Azzanation said:
JWeinCom said:
O_O................ that in no way is a coherent response to what I said. We know these deals are generally beneficial to third party devs or else they would not be pursuing them. So in a hypothetical world without third party exclusives they would be worse off. What you said after the also makes no sense either, but I'm only going to address one bad point at a time. |
The developers have a better chance of selling more copies making more profit just as much as receiving a payout to keep games off other platforms. |
I deleted everything that was irrelevant to the actual point.
On what's left, obviously developers disagree with you, or they would not be making these deals. They may not always be right, but I'm definitely going to take their word over yours on what is profitable.
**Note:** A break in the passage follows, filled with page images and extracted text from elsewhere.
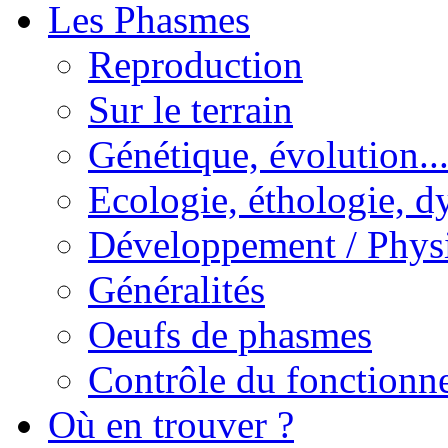
Les Phasmes
Reproduction
Sur le terrain
Génétique, évolution..
Ecologie, éthologie, d
Développement / Phys
Généralités
Oeufs de phasmes
Contrôle du fonctionne
Où en trouver ?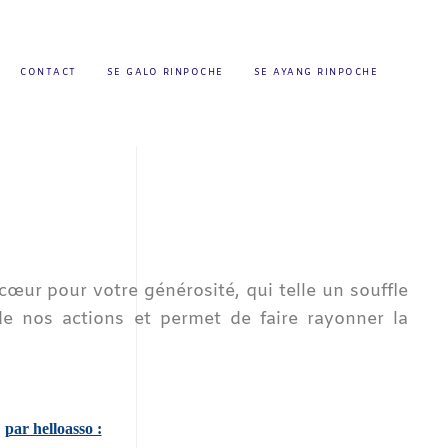
CONTACT
SE GALO RINPOCHE
SE AYANG RINPOCHE
ur pour votre générosité, qui telle un souffle
 de nos actions et permet de faire rayonner la
par helloasso :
That being said, it would be trivially easy to ensure that the deal works out for the third party developer. You can make the amount paid for exclusivity dependent on the amount sold on the platform it does release on. Take FFXVI for instance. Square has released other FF games and similar games on both Sony and Microsoft consoles and can reasonably estimate the sales breakdown between the two sales. For instance they can estimate that sales on XBox for FFXVI would be about 30% on XBox than they would be on PS5. So, you arrange that the fee for exclusivity would be somewhere around 30% of the profits generated by FFXVI on the PS5 (adjusting for things like lowered development costs for developing on one platform) and voila. Square is basically guaranteed not lose money.
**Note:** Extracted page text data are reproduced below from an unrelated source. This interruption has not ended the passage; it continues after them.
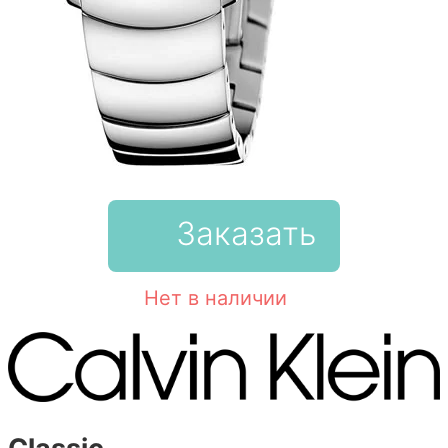
Заказать
Нет в наличии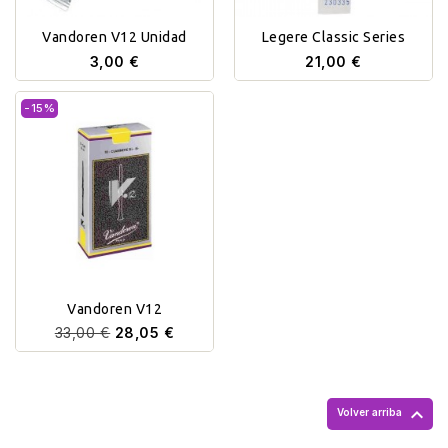
Vandoren V12 Unidad
Legere Classic Series
3,00 €
21,00 €
-15%
Vandoren V12
33,00 €
28,05 €

Volver arriba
Alternatively, you can make the exclusivity conditional. The game will be exclusive assuming it sells at least X million copies by 20XX. And if not, they are free to release it on another platform. This again allows the dev to essentially guarantee the deal works out for them. Again, you would have to account for things such as the decreased sales that will come from launching the game later, and so on.
And of course, profitability is not the end all be all. Companies often are willing to sacrifice potential profits for the sake of mitigating risks. That's basically the whole point of investing.
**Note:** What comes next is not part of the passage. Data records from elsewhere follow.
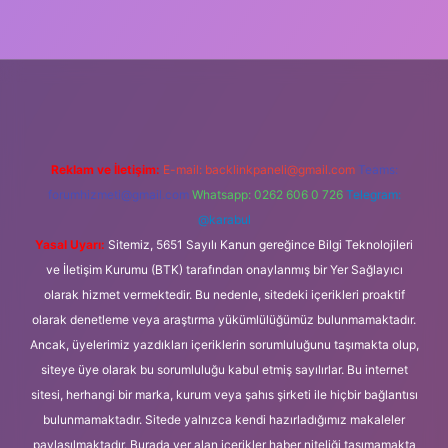
üncel giriş
Reklam ve İletişim:
E-mail:
backlinkpaneli@gmail.com
Teams:
forumhizmeti@gmail.com
Whatsapp: 0262 606 0 726
Telegram:
@karabul
Yasal Uyarı:
Sitemiz, 5651 Sayılı Kanun gereğince Bilgi Teknolojileri
ve İletişim Kurumu (BTK) tarafından onaylanmış bir Yer Sağlayıcı
olarak hizmet vermektedir. Bu nedenle, sitedeki içerikleri proaktif
olarak denetleme veya araştırma yükümlülüğümüz bulunmamaktadır.
Ancak, üyelerimiz yazdıkları içeriklerin sorumluluğunu taşımakta olup,
siteye üye olarak bu sorumluluğu kabul etmiş sayılırlar. Bu internet
sitesi, herhangi bir marka, kurum veya şahıs şirketi ile hiçbir bağlantısı
bulunmamaktadır. Sitede yalnızca kendi hazırladığımız makaleler
paylaşılmaktadır. Burada yer alan içerikler haber niteliği taşımamakta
There are tons of ways you can potentially arrange things, and it would be silly to analyze each of these hypothetical arrangements. The obvious conclusion though is this. If exclusivity agreements were not beneficial for third party developers they wouldn't exist.
This thread is just an example of backwards reasoning (or just making intentionally bad arguments for engagement). You don't like third party exclusives, and you're entitled to that opinion, and are trying to come up with reasons it is bad after the fact.